* Your task *
Take the entries that follow and return only the lines from the one with "pyautogui.click(775, 114)" through the final line, leaving every picture behind.

·····

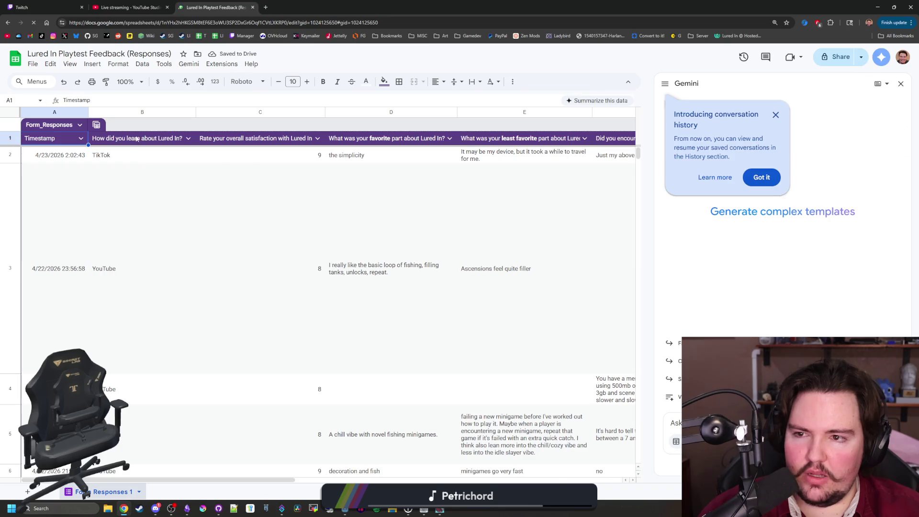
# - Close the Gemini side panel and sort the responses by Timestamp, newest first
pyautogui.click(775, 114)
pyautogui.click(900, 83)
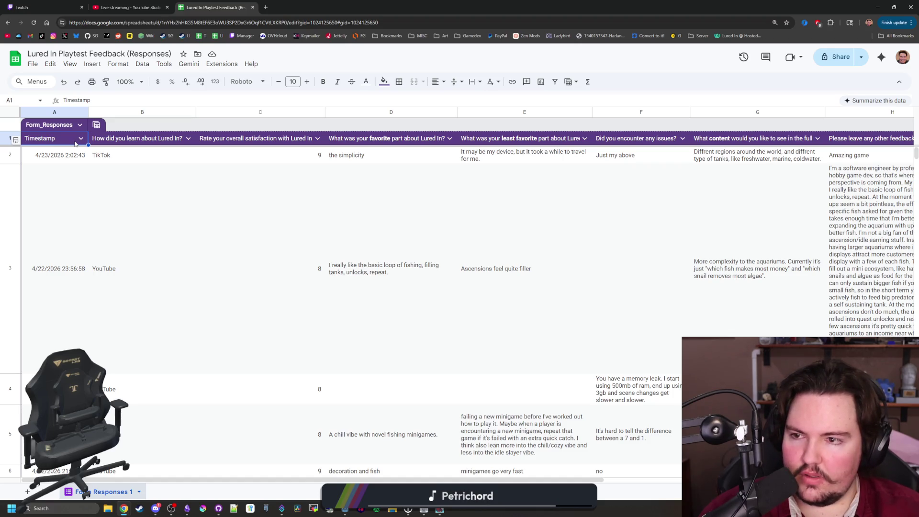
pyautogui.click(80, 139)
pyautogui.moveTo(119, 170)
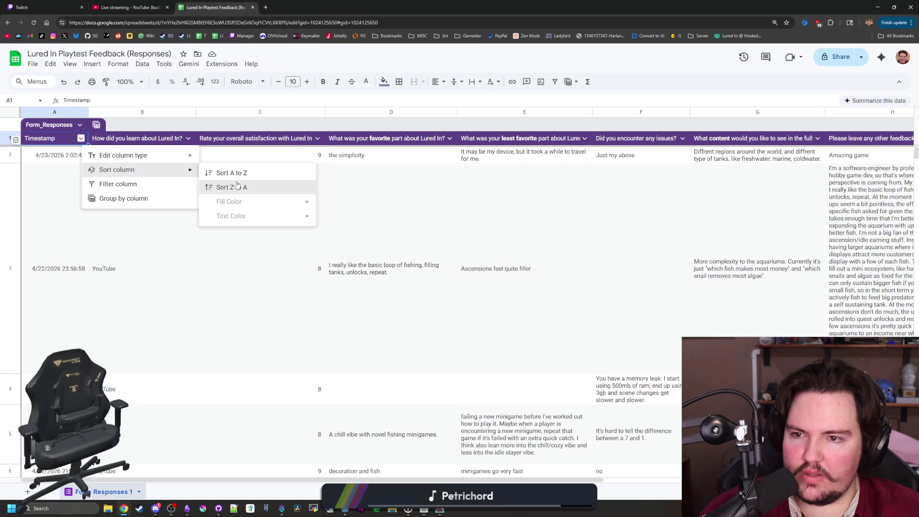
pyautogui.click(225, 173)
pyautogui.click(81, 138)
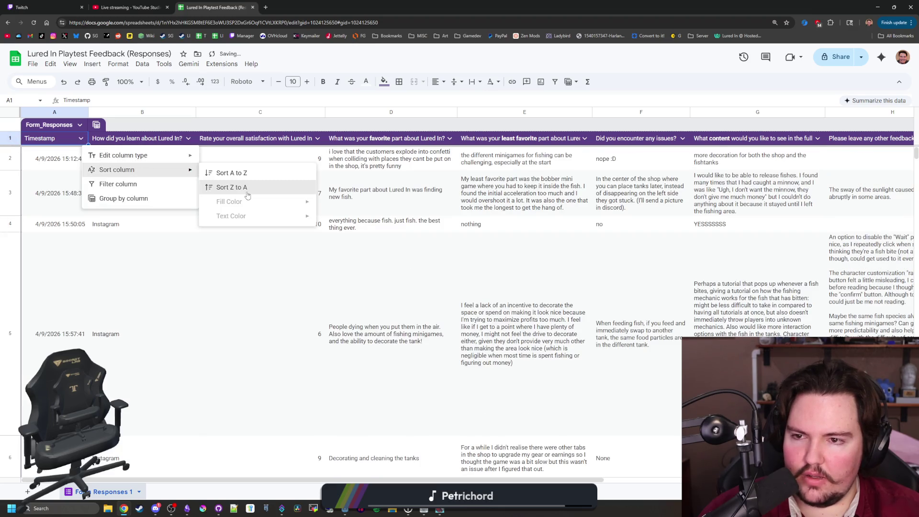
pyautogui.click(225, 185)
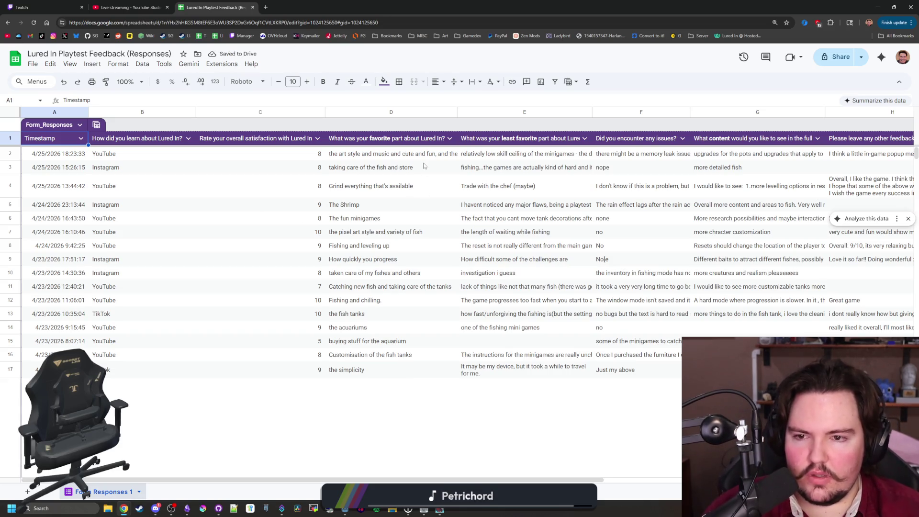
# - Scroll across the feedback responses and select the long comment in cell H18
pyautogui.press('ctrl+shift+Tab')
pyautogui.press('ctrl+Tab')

·····

* Exercise result *
pyautogui.click(775, 114)
pyautogui.click(900, 83)
pyautogui.click(80, 139)
pyautogui.moveTo(119, 170)
pyautogui.click(225, 173)
pyautogui.click(81, 138)
pyautogui.click(225, 185)
# - Scroll across the feedback responses and select the long comment in cell H18
pyautogui.press('ctrl+shift+Tab')
pyautogui.press('ctrl+Tab')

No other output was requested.